WRITTEN EXERCISE:
Output everything in the listing from the line containing "family: Cotingidae" down to the line containing "order: Littorinimorpha" as a numbered list, leaving out blank lines.

Stored items
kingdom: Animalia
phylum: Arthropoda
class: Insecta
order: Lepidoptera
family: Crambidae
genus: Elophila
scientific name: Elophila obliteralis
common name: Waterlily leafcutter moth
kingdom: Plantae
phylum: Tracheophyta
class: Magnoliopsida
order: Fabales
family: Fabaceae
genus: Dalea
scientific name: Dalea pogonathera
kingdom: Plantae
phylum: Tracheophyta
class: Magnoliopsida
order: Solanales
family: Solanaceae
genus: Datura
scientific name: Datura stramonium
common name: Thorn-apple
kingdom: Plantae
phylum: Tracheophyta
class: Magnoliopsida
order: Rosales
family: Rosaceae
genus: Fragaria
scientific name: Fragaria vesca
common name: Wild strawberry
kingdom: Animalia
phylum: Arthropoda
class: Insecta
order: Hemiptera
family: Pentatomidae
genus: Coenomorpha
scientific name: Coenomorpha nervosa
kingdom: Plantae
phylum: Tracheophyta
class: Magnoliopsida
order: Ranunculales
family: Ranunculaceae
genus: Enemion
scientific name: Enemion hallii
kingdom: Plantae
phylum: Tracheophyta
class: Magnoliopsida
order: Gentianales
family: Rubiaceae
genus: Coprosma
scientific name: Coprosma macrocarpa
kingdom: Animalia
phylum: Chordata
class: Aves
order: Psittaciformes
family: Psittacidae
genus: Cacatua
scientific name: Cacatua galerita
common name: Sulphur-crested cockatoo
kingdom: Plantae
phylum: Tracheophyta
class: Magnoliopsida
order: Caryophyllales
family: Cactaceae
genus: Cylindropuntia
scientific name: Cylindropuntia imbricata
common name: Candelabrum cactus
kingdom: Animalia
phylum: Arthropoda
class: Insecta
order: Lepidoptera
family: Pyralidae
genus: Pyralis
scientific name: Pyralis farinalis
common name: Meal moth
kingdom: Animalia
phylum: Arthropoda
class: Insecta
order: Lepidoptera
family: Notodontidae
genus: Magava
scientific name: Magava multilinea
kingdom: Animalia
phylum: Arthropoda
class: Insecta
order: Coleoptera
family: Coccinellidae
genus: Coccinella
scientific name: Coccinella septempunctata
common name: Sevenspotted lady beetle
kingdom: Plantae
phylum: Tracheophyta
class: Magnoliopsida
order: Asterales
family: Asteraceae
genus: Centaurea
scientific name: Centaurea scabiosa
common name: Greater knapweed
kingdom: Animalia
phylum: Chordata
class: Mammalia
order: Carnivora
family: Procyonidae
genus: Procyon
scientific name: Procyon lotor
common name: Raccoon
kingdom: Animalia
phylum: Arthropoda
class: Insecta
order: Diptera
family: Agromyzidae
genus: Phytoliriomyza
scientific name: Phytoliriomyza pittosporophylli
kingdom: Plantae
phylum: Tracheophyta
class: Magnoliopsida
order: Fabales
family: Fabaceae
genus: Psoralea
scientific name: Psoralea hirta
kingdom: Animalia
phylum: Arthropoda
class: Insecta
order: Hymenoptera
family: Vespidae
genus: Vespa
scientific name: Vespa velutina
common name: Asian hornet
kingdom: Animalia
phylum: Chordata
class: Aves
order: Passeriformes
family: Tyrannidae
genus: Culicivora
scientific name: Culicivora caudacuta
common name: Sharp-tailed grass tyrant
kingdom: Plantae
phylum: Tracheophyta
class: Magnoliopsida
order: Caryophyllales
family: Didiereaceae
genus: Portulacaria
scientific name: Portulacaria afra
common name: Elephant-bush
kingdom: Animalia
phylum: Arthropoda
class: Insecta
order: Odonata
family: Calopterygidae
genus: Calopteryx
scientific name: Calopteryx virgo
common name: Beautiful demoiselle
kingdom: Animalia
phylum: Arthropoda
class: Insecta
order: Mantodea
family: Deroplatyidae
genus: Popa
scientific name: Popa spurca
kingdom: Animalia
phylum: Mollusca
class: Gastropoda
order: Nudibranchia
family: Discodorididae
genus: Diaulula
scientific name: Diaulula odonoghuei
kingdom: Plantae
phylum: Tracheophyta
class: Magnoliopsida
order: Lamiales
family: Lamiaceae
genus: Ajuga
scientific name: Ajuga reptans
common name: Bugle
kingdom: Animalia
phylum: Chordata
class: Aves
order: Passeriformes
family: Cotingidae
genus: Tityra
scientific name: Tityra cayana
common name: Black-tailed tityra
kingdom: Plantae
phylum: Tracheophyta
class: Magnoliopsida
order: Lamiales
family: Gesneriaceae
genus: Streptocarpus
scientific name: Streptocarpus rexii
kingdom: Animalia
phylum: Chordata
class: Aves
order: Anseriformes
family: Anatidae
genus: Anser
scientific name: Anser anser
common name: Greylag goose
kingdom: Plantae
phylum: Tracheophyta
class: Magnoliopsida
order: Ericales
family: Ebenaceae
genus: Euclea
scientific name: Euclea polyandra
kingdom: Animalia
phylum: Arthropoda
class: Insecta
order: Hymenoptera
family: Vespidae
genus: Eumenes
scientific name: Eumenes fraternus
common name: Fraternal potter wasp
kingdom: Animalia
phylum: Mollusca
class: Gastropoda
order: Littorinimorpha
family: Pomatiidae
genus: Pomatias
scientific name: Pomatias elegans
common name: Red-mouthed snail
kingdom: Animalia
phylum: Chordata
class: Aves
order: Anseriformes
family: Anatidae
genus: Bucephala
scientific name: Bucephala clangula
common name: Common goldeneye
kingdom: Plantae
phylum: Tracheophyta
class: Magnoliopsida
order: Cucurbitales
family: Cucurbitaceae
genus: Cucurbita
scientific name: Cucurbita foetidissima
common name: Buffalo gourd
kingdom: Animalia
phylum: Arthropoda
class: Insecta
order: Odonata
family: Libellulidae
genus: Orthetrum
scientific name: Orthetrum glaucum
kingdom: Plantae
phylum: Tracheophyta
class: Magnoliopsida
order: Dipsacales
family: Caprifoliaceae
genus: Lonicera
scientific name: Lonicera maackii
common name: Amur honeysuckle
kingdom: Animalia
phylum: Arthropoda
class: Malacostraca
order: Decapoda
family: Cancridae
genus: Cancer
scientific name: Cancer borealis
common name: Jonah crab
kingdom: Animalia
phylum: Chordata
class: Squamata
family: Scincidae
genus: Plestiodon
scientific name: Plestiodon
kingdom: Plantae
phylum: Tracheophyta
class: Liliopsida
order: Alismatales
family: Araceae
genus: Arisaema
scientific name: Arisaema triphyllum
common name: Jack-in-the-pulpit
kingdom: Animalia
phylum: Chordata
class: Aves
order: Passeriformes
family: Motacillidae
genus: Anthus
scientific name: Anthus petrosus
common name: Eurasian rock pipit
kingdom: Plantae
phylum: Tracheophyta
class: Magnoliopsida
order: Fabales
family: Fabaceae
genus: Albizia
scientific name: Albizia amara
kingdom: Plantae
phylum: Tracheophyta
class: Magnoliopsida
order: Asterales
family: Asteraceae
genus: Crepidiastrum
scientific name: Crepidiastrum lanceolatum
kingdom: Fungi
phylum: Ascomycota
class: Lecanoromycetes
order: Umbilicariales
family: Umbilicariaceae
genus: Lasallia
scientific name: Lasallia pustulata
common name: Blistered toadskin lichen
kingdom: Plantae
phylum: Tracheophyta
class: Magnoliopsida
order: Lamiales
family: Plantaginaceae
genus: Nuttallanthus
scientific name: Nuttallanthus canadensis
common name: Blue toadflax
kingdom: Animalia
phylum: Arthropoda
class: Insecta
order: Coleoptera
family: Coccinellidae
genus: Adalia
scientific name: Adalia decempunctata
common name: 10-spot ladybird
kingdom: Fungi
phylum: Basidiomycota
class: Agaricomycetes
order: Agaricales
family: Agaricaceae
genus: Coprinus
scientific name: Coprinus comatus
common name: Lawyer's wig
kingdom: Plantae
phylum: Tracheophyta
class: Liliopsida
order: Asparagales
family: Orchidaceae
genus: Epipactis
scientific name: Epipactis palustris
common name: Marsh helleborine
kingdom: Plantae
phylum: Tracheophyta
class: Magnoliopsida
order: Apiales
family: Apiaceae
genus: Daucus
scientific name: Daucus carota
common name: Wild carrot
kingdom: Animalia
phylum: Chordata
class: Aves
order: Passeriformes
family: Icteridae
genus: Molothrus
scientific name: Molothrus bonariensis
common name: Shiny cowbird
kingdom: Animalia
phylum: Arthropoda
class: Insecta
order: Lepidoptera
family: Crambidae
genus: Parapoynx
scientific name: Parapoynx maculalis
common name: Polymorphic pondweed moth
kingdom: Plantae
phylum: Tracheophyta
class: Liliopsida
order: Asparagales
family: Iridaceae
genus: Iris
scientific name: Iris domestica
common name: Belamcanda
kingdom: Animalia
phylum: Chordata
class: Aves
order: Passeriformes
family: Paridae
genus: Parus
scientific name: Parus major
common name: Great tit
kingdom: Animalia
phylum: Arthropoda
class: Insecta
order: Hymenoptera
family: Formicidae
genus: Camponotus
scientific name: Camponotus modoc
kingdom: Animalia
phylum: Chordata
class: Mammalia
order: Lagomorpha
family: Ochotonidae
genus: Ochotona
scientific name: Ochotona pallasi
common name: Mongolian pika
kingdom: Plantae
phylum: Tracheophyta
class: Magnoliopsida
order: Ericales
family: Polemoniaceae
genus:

RESPONSE TO THE TASK:
1. family: Cotingidae
2. genus: Tityra
3. scientific name: Tityra cayana
4. common name: Black-tailed tityra
5. kingdom: Plantae
6. phylum: Tracheophyta
7. class: Magnoliopsida
8. order: Lamiales
9. family: Gesneriaceae
10. genus: Streptocarpus
11. scientific name: Streptocarpus rexii
12. kingdom: Animalia
13. phylum: Chordata
14. class: Aves
15. order: Anseriformes
16. family: Anatidae
17. genus: Anser
18. scientific name: Anser anser
19. common name: Greylag goose
20. kingdom: Plantae
21. phylum: Tracheophyta
22. class: Magnoliopsida
23. order: Ericales
24. family: Ebenaceae
25. genus: Euclea
26. scientific name: Euclea polyandra
27. kingdom: Animalia
28. phylum: Arthropoda
29. class: Insecta
30. order: Hymenoptera
31. family: Vespidae
32. genus: Eumenes
33. scientific name: Eumenes fraternus
34. common name: Fraternal potter wasp
35. kingdom: Animalia
36. phylum: Mollusca
37. class: Gastropoda
38. order: Littorinimorpha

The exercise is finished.